── RECORDED INFORMATION

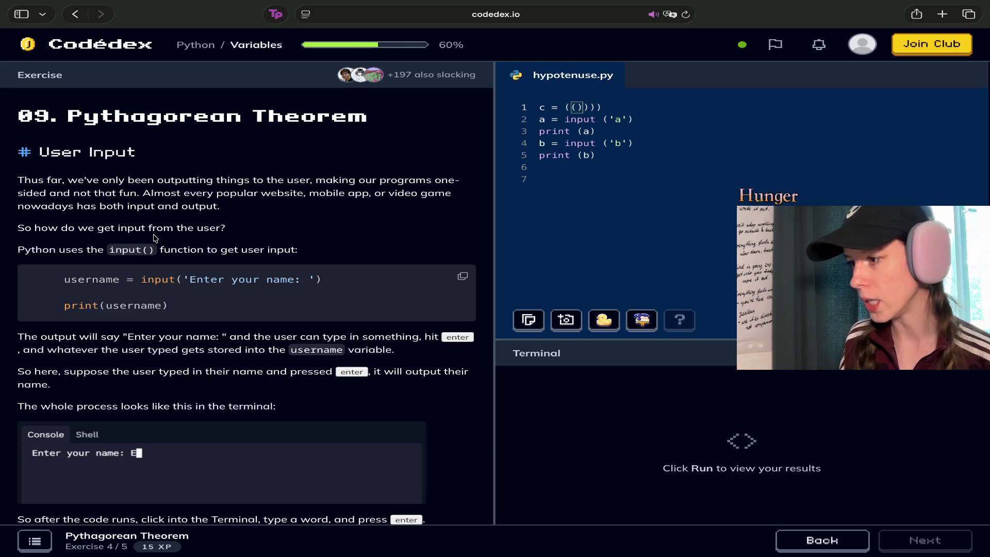
pyautogui.press('Right')
pyautogui.press('Right')
pyautogui.press('Right')
pyautogui.press('Left')
pyautogui.press('Left')
pyautogui.press('Left')
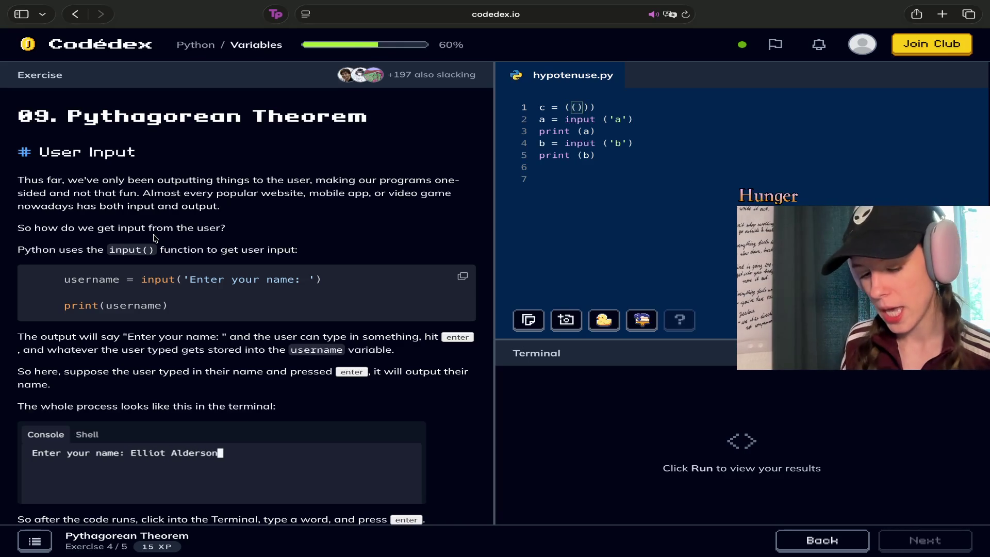
pyautogui.write('a')
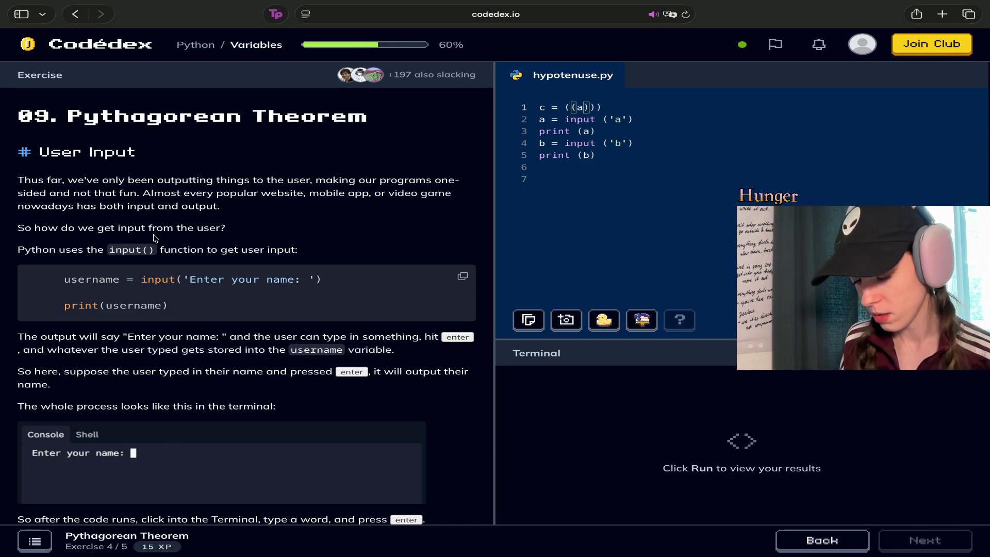
pyautogui.write('**2')
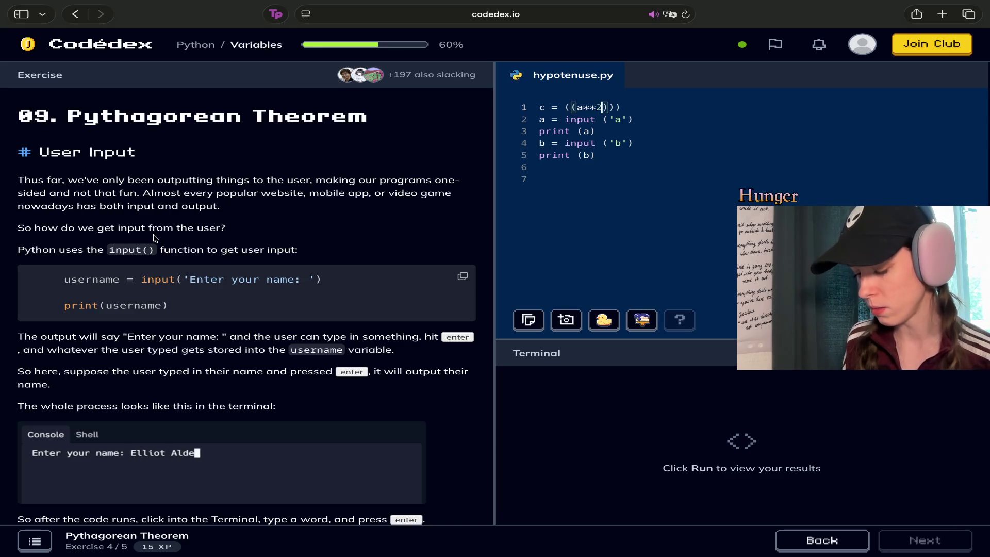
pyautogui.write('+b')
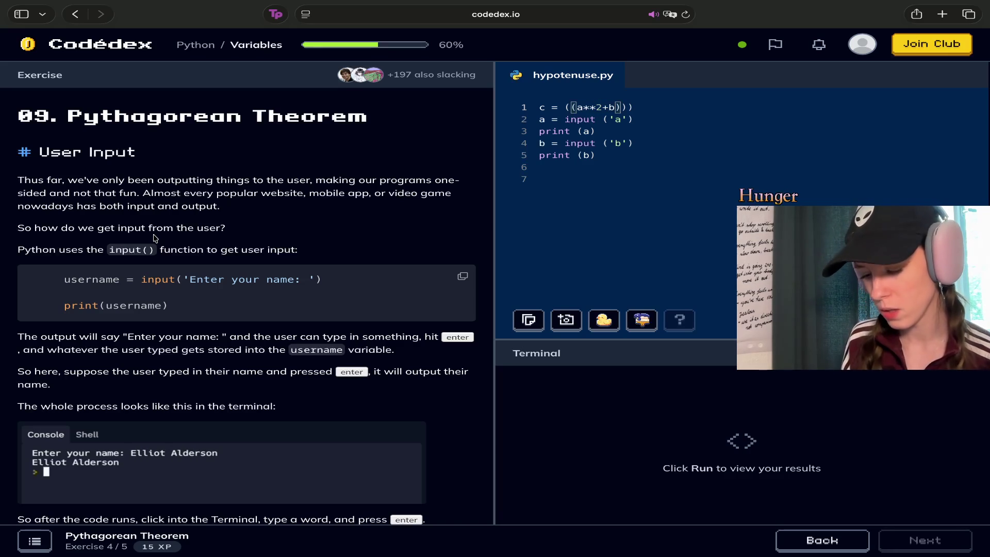
pyautogui.write('**2')
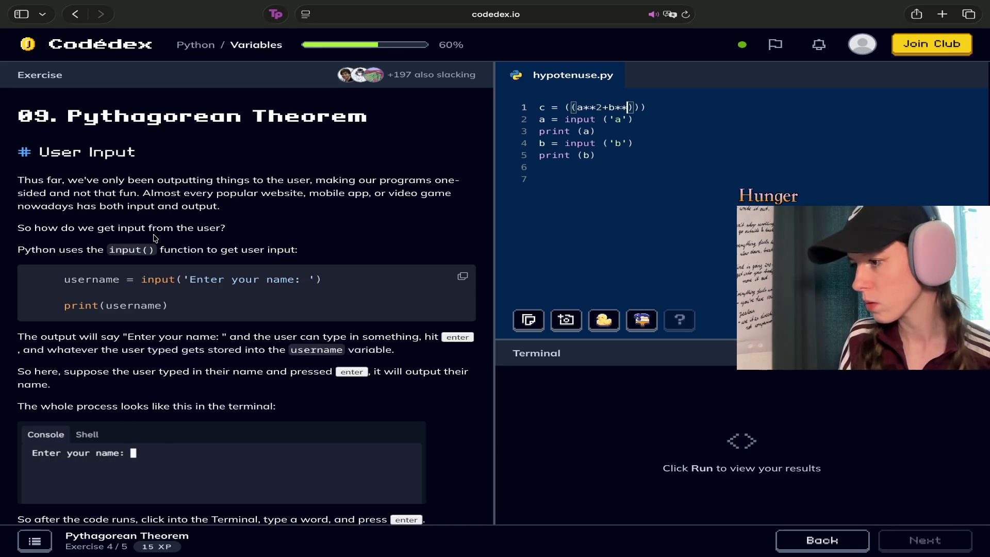
pyautogui.write(')')
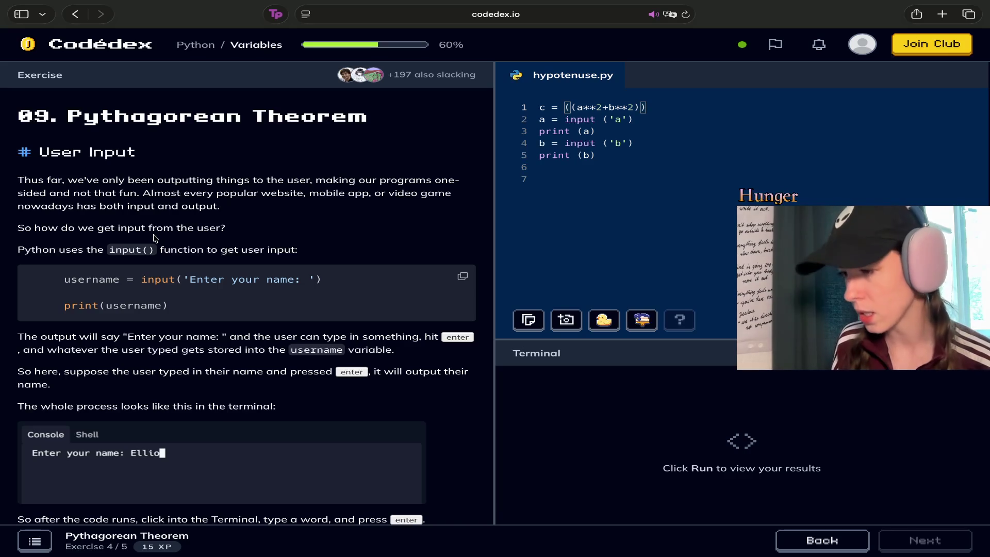
pyautogui.write('**0.5')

────

#### DIRECTIONS FOR THIS TASK:
Word-for-word output of the material above is needed, with the pictures left out.

#### SOLUTION TO THIS PROBLEM:
pyautogui.press('Right')
pyautogui.press('Right')
pyautogui.press('Right')
pyautogui.press('Left')
pyautogui.press('Left')
pyautogui.press('Left')
pyautogui.write('a')
pyautogui.write('**2')
pyautogui.write('+b')
pyautogui.write('**2')
pyautogui.write(')')
pyautogui.write('**0.5')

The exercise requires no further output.